• _DATASET EXCERPTS_
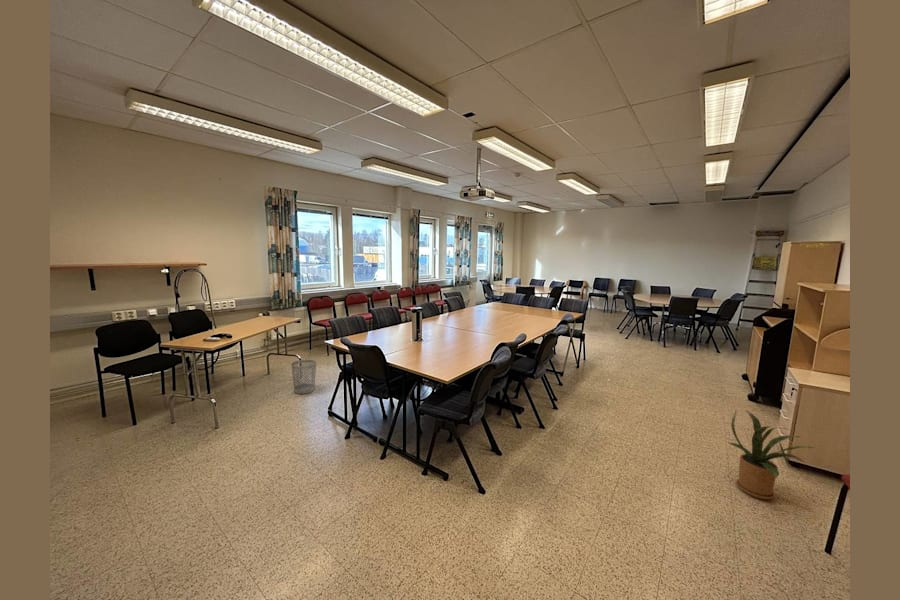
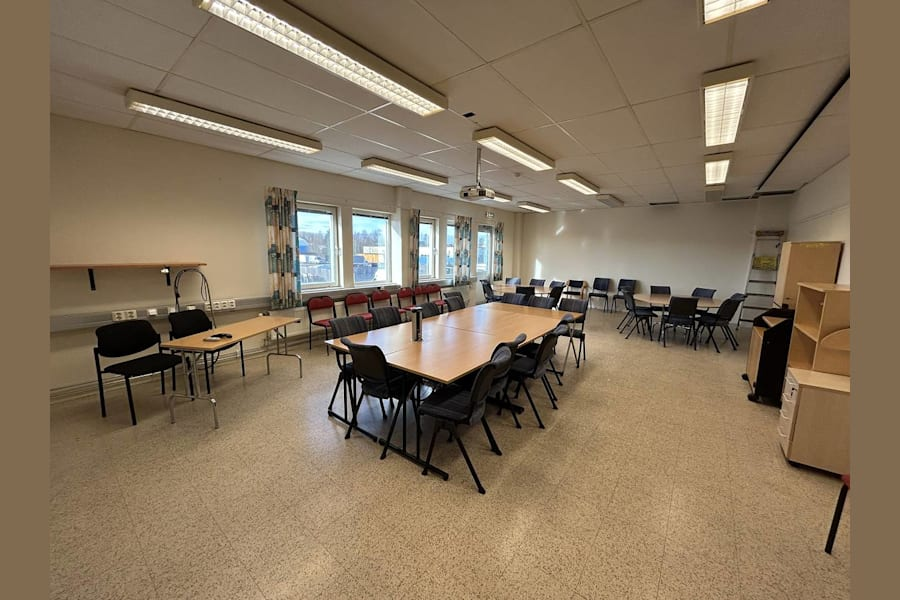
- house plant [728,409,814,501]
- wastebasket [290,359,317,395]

---

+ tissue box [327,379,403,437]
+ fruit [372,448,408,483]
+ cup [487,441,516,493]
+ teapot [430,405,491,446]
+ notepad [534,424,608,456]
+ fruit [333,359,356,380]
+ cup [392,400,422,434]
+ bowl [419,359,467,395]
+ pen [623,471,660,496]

• _DIRECTIONS FOR THIS TASK_
Repeat exactly the lines above from the one with "- house plant [728,409,814,501]" up to and including the one with "- wastebasket [290,359,317,395]". No other line belongs in the reply.

• _EXERCISE ANSWER_
- house plant [728,409,814,501]
- wastebasket [290,359,317,395]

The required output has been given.